Traditionally, ML modeling techniques have relied on centralizing data from multiple sources into a single data center. After all, ML models are at their most powerful when they have access to huge quantities of data. However, there are a host of privacy challenges that come with this technique. Aggregating diverse data from multiple sources is less feasible today due to regulatory concerns such as HIPAA, GDPR, and CCPA. Furthermore, centralizing data increases the scope and scale of data misuse and security threats in the form of data leaks.
To overcome these challenges, several pillars of privacy preserving machine learning (PPML) have been developed with specific techniques that reduce privacy risk and ensure that data remains reasonably secure. Here are a few of the most important:
Federated learning is an ML training technique that flips the data aggregation problem on its head. Instead of aggregating data to create a single ML model, federated learning aggregates ML models themselves. This ensures that data never leaves its source location, and it allows multiple parties to collaborate and build a common ML model without directly sharing sensitive data.
It works like this. You start with a base ML model that is then shared with each client node. These nodes then run local training on this model using their own data. Model updates are periodically shared with the coordinator node, which processes these updates and fuses them together to obtain a new global model.

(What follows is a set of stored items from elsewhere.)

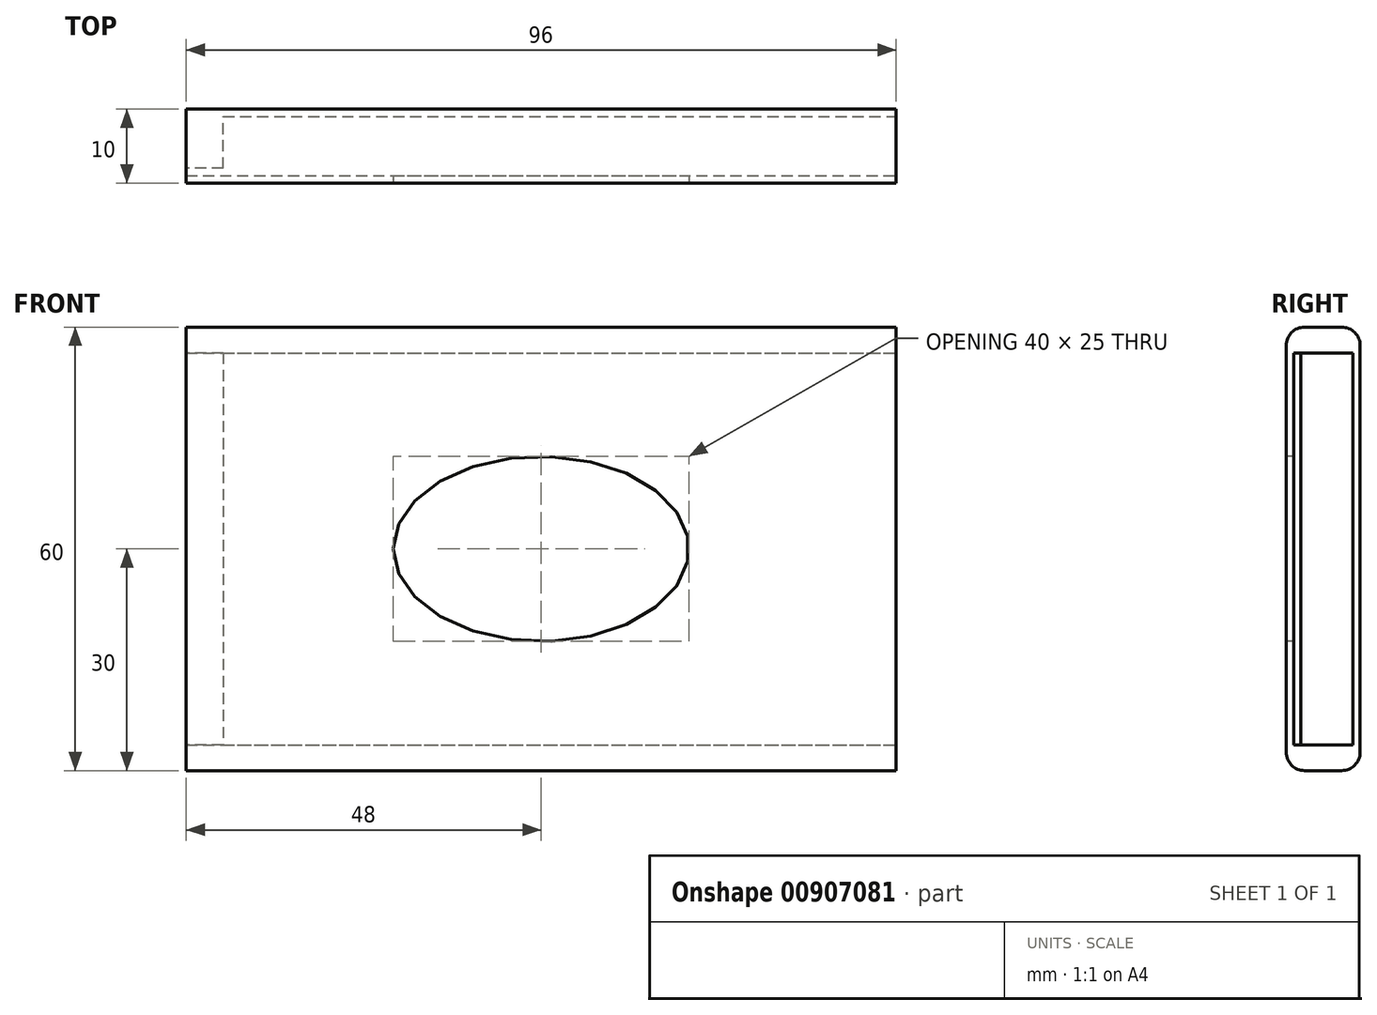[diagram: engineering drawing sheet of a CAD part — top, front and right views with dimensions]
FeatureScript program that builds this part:
annotation { "Feature Type Name" : "Feature", "Feature Type Description" : "" }
export const myFeature = defineFeature(function(context is Context, id is Id, definition is map)
    precondition{}
    {
        {
            var Q0;
            Q0=qCreatedBy(makeId("Right.planeOp"),FACE);
            var sketch = newSketch(context, id + "F0", { "sketchPlane" : qUnion([Q0])});
            skLineSegment(sketch, "E0.bottom", {"start": v(-5, 30) * mm, "end": v(5, 30) * mm});
            skLineSegment(sketch, "E0.top", {"start": v(-5, -30) * mm, "end": v(5, -30) * mm});
            skLineSegment(sketch, "E0.left", {"start": v(-5, 30) * mm, "end": v(-5, -30) * mm});
            skLineSegment(sketch, "E0.right", {"start": v(5, 30) * mm, "end": v(5, -30) * mm});
            skPoint(sketch, "E0.middle", {"position": v(0, 0) * mm});
            skSolve(sketch);
        }
        {
            var Q0;
            Q0=makeQuery(id+"F0.imprint","IMPRINT",FACE,{"disambiguationData":[TD([[makeQuery(id+"F0.imprint","IMPRINT",EDGE,{"derivedFrom":sQuery(id+"F0.wireOp",EDGE,"E0.bottom")}),-1.0]])]});
            extrude(context, id + "F1", {"entities" : qUnion([Q0]), "endBound" : BoundingType.SYMMETRIC, "depth" : 96 * mm, "offsetDistance" : 25 * mm});
        }
        {
            var Q0;
            Q0=makeQuery(id+"F1.opExtrude","CAP_FACE",FACE,{"disambiguationData":[OSD([sQuery(id+"F0.wireOp",EDGE,"E0.bottom"),sQuery(id+"F0.wireOp",EDGE,"E0.top"),sQuery(id+"F0.wireOp",EDGE,"E0.left"),sQuery(id+"F0.wireOp",EDGE,"E0.right")])],"isStart":false});
            var sketch = newSketch(context, id + "F2", { "sketchPlane" : qUnion([Q0])});
            skLineSegment(sketch, "E1.bottom", {"start": v(-4, 26.5) * mm, "end": v(4, 26.5) * mm});
            skLineSegment(sketch, "E1.top", {"start": v(-4, -26.5) * mm, "end": v(4, -26.5) * mm});
            skLineSegment(sketch, "E1.left", {"start": v(-4, 26.5) * mm, "end": v(-4, -26.5) * mm});
            skLineSegment(sketch, "E1.right", {"start": v(4, 26.5) * mm, "end": v(4, -26.5) * mm});
            skPoint(sketch, "E1.middle", {"position": v(0, 0) * mm});
            skSolve(sketch);
        }
        {
            var Q0;
            Q0=makeQuery(id+"F2.imprint","IMPRINT",FACE,{"disambiguationData":[TD([[makeQuery(id+"F2.imprint","IMPRINT",EDGE,{"derivedFrom":sQuery(id+"F2.wireOp",EDGE,"E1.bottom")}),-1.0]])]});
            extrude(context, id + "F3", {"entities" : qUnion([Q0]), "operationType" : NewBodyOperationType.REMOVE, "oppositeDirection" : true, "depth" : 91 * mm, "offsetDistance" : 25 * mm});
        }
        {
            var Q0;
            Q0=makeQuery(id+"F1.opExtrude","CAP_FACE",FACE,{"disambiguationData":[OSD([sQuery(id+"F0.wireOp",EDGE,"E0.bottom"),sQuery(id+"F0.wireOp",EDGE,"E0.top"),sQuery(id+"F0.wireOp",EDGE,"E0.left"),sQuery(id+"F0.wireOp",EDGE,"E0.right")])],"isStart":true});
            var sketch = newSketch(context, id + "F4", { "sketchPlane" : qUnion([Q0])});
            skLineSegment(sketch, "E2.bottom", {"start": v(3, 26.5) * mm, "end": v(4, 26.5) * mm});
            skLineSegment(sketch, "E2.top", {"start": v(3, -26.5) * mm, "end": v(4, -26.5) * mm});
            skLineSegment(sketch, "E2.left", {"start": v(3, 26.5) * mm, "end": v(3, -26.5) * mm});
            skLineSegment(sketch, "E2.right", {"start": v(4, 26.5) * mm, "end": v(4, -26.5) * mm});
            skPoint(sketch, "E2.middle", {"position": v(3.5, 0) * mm});
            skSolve(sketch);
        }
        {
            var Q0;
            Q0=makeQuery(id+"F4.imprint","IMPRINT",FACE,{"disambiguationData":[TD([[makeQuery(id+"F4.imprint","IMPRINT",EDGE,{"derivedFrom":sQuery(id+"F4.wireOp",EDGE,"E2.bottom")}),-1.0]])]});
            extrude(context, id + "F5", {"entities" : qUnion([Q0]), "operationType" : NewBodyOperationType.REMOVE, "endBound" : BoundingType.UP_TO_NEXT, "oppositeDirection" : true, "depth" : 25 * mm, "offsetDistance" : 25 * mm});
        }
        {
            var Q0;
            Q0=makeQuery(id+"F1.opExtrude","SWEPT_FACE",FACE,{"disambiguationData":[OSD([sQuery(id+"F0.wireOp",EDGE,"E0.left")])]});
            var sketch = newSketch(context, id + "F6", { "sketchPlane" : qUnion([Q0])});
            skEllipse(sketch, "E3", {"center": v(0, 0) * mm, "majorRadius": 20 * mm, "minorRadius": 12.5 * mm, "majorAxis": v(-1, 0)});
            skSolve(sketch);
        }
        {
            var Q0;
            Q0=makeQuery(id+"F6.imprint","IMPRINT",FACE,{"disambiguationData":[TD([[makeQuery(id+"F6.imprint","IMPRINT",EDGE,{"derivedFrom":sQuery(id+"F6.wireOp",EDGE,"E3")}),1.0]])]});
            extrude(context, id + "F7", {"entities" : qUnion([Q0]), "operationType" : NewBodyOperationType.REMOVE, "endBound" : BoundingType.UP_TO_NEXT, "oppositeDirection" : true, "depth" : 25 * mm, "offsetDistance" : 25 * mm});
        }
        {
            var Q0;
            Q0=makeQuery(id+"F1.opExtrude","SWEPT_EDGE",EDGE,{"disambiguationData":[OSD([sQuery(id+"F0.wireOp",EDGE,"E0.bottom"),sQuery(id+"F0.wireOp",EDGE,"E0.right")])]});
            var Q1;
            Q1=makeQuery(id+"F1.opExtrude","SWEPT_EDGE",EDGE,{"disambiguationData":[OSD([sQuery(id+"F0.wireOp",EDGE,"E0.bottom"),sQuery(id+"F0.wireOp",EDGE,"E0.left")])]});
            var Q2;
            Q2=makeQuery(id+"F1.opExtrude","SWEPT_EDGE",EDGE,{"disambiguationData":[OSD([sQuery(id+"F0.wireOp",EDGE,"E0.top"),sQuery(id+"F0.wireOp",EDGE,"E0.left")])]});
            var Q3;
            Q3=makeQuery(id+"F1.opExtrude","SWEPT_EDGE",EDGE,{"disambiguationData":[OSD([sQuery(id+"F0.wireOp",EDGE,"E0.top"),sQuery(id+"F0.wireOp",EDGE,"E0.right")])]});
            fillet(context, id + "F8", {"entities" : qUnion([Q0, Q1, Q2, Q3]), "radius" : 2.5 * mm, "tangentPropagation" : true, "allowEdgeOverflow" : false});
        }
    });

In this way, you get the insights from diverse datasets without having to share these datasets.
In the context of healthcare, this is an incredibly powerful and privacy-aware tool to keep patient data safe while giving researchers the wisdom of the crowd. By not aggregating the data, federated learning creates one extra layer of security. However, the models and model updates themselves still present a security risk if left vulnerable.
2. Differential Privacy
ML models are often targets of membership inference attacks. Say that you were to share your healthcare data with a hospital in order to help develop a cancer vaccine. The hospital keeps your data secure, but uses federated learning to train a publicly available ML model. A few months later, hackers use a membership inference attack to determine whether your data was used in the model’s training or not. They then pass insights to an insurance company, which, based on your risk of cancer, could raise your premiums.

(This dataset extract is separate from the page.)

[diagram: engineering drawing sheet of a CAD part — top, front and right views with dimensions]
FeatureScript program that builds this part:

Differential privacy ensures adversary attacks on ML models will not be able to identify specific data points used while training, thus mitigating the risk of exposing sensitive training data in machine learning. This is done by applying “statistical noise” to perturb the data or the machine learning model parameters while training models, making it difficult to run attacks and determine whether a particular individual’s data was used to train the model.
For instance, Facebook recently released Opacus, a high-speed library for training PyTorch models using a differential privacy based machine learning training algorithm called Differentially Private Stochastic Gradient Descent (DP-SGD). The gif below highlights how it uses noise to mask data.
This noise is governed by a parameter called Epsilon. If the Epsilon value is low, the model has perfect data privacy but poor utility and accuracy. Inversely, if you have a high Epsilon value, your data privacy will go down while your accuracy goes up. The trick is to strike a balance to optimize for both.
3. Homomorphic encryption
Standard encryption traditionally is incompatible with machine learning because once the data is encrypted it can no longer be comprehended by the ML algorithm. However, homomorphic encryption is a special encryption scheme that allows us to continue to do certain types of computations.
The power of this is that the training can happen in an entirely encrypted space. It not only protects data owners, but it also protects model owners. The model owner can run inference on encrypted data without ever seeing it or misusing it.
When applied to federated learning, fusion of model updates can happen securely because they are taking place in an entirely encrypted environment, drastically reducing the risk of membership inference attacks.
The Decade of Privacy
As we enter 2021, privacy preserving machine learning is an emerging field with remarkably active research. If the last decade was about unsiloing data, this decade will be about unsiloing ML models while preserving the privacy of the underlying data via federated learning, differential privacy, and homomorphic encryption. These present a promising new way for advancing machine learning solutions in a privacy-conscious manner.